Document extract =>
This is a more general question regarding the scalability of the multi-table synthesizers to very large training sets and synthesized sets which are too large to fit into memory.
If I have a very large database which cannot be read into memory at training time, what is the best way to utilize as much of the original data as possible into training? Are there ways to take samples of the original database and iteratively update the model with new samples? As of now, it does not appear that ‘sdv’ supports this.
Currently our approach is to train on a stratified sample of the original database, but we have had mixed results with this.
Currently SDV does not support batch training. In large part, this is because our customers have typically seen reasonable results after sub-sampling their training data. You mention that in your case, stratified data is not producing good results. Could you extrapolate on this? In particular, I am curious about what your schema looks like (metadata), what kind of stratification method you are using, and how large of a training dataset you are using. Also, when you say mixed results, is there a specific metric or quality measure you are looking at?
For more context: Some time ago, we performed an experiment that suggested a random subsample is sufficient for training SDV. The intuition is that SDV uses the training data to learn patterns. You need some data to establish those patterns, but after a certain point adding more data does not give SDV any new information; it merely reinforces the same pattern it already knows. So from a theoretical perspective, there there wouldn’t be any benefit to training on all the data. (To help our users extract a random training set for multi-table, we have provided some options in our database connectors feature .)
Of course, our understanding of this phenomenon may change based on what we learn from you. I would like to figure out whether training on more data will help SDV produce better data for you, or whether there are certain patterns in your data that are inherently hard for SDV to learn. In the first case, iterative batch training would be a good feature for us to add. In the latter, perhaps there are customizations and parameters we can try instead.
Thank you for your response. The specific issue I was referring to here is for some data that populates test queries for HEDIS Measures. One of the challenges is that many of the measures have very specific rules (e.g. women aged 18-45 who were admitted twice in the last 100 days for a metabolic disease).
Due to size constraints we have found that we have to draw very specific samples to ensure that these rules are met by selecting an initial population that contains at least one individual that matches some of the criteria for a measure.

Exercise data =>
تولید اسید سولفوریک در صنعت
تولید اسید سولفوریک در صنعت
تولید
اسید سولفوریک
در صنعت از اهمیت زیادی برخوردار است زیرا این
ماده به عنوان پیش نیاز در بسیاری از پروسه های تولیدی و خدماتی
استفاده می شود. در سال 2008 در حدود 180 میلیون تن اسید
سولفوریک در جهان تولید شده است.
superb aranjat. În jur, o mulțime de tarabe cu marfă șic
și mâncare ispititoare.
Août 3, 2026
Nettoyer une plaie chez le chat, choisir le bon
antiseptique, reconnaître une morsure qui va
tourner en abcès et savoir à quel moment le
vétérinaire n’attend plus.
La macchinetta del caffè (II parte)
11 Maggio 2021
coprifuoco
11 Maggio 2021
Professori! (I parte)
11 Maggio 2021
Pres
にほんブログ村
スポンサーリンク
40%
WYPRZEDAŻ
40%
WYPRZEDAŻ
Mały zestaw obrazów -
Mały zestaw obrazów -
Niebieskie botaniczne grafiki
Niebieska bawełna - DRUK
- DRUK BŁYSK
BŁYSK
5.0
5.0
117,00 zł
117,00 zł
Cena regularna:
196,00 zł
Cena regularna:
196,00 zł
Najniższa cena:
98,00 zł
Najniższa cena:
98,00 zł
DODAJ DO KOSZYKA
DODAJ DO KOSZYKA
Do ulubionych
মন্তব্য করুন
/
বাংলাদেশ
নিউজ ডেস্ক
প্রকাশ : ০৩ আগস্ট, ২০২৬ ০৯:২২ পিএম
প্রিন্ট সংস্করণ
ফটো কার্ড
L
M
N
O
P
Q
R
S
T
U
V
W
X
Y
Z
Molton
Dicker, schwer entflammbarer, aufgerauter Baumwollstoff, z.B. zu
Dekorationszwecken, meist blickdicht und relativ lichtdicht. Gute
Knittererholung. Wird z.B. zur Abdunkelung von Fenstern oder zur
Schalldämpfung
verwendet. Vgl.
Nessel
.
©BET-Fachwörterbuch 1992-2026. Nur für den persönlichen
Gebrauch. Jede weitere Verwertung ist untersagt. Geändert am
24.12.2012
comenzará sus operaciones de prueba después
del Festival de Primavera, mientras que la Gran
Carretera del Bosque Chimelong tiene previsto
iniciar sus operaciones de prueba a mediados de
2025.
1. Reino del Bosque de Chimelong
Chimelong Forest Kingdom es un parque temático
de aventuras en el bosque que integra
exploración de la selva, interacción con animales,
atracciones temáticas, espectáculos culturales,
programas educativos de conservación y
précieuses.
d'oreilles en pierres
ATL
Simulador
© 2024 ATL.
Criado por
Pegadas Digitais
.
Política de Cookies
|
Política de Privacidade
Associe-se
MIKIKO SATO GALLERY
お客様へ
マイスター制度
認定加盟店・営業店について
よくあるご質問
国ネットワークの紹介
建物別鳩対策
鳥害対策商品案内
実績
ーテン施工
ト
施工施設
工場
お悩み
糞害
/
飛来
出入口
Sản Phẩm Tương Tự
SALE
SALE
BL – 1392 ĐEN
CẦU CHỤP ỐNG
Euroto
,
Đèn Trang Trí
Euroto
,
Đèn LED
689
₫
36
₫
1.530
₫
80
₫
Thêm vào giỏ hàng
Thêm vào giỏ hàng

Task description =>
Answer each question from the SDV thread.
(a) How does the original poster's team currently train its model?
(b) According to the reply, what is a large part of the reason SDV does not support batch training?
(c) What does the data behind the poster's specific issue populate?
Draw only on the SDV thread and not on the rows.

Result of the exercise =>
(a) The team trains on a stratified sample of the original database.
(b) Customers have typically seen reasonable results after sub-sampling their training data.
(c) It populates test queries for HEDIS Measures.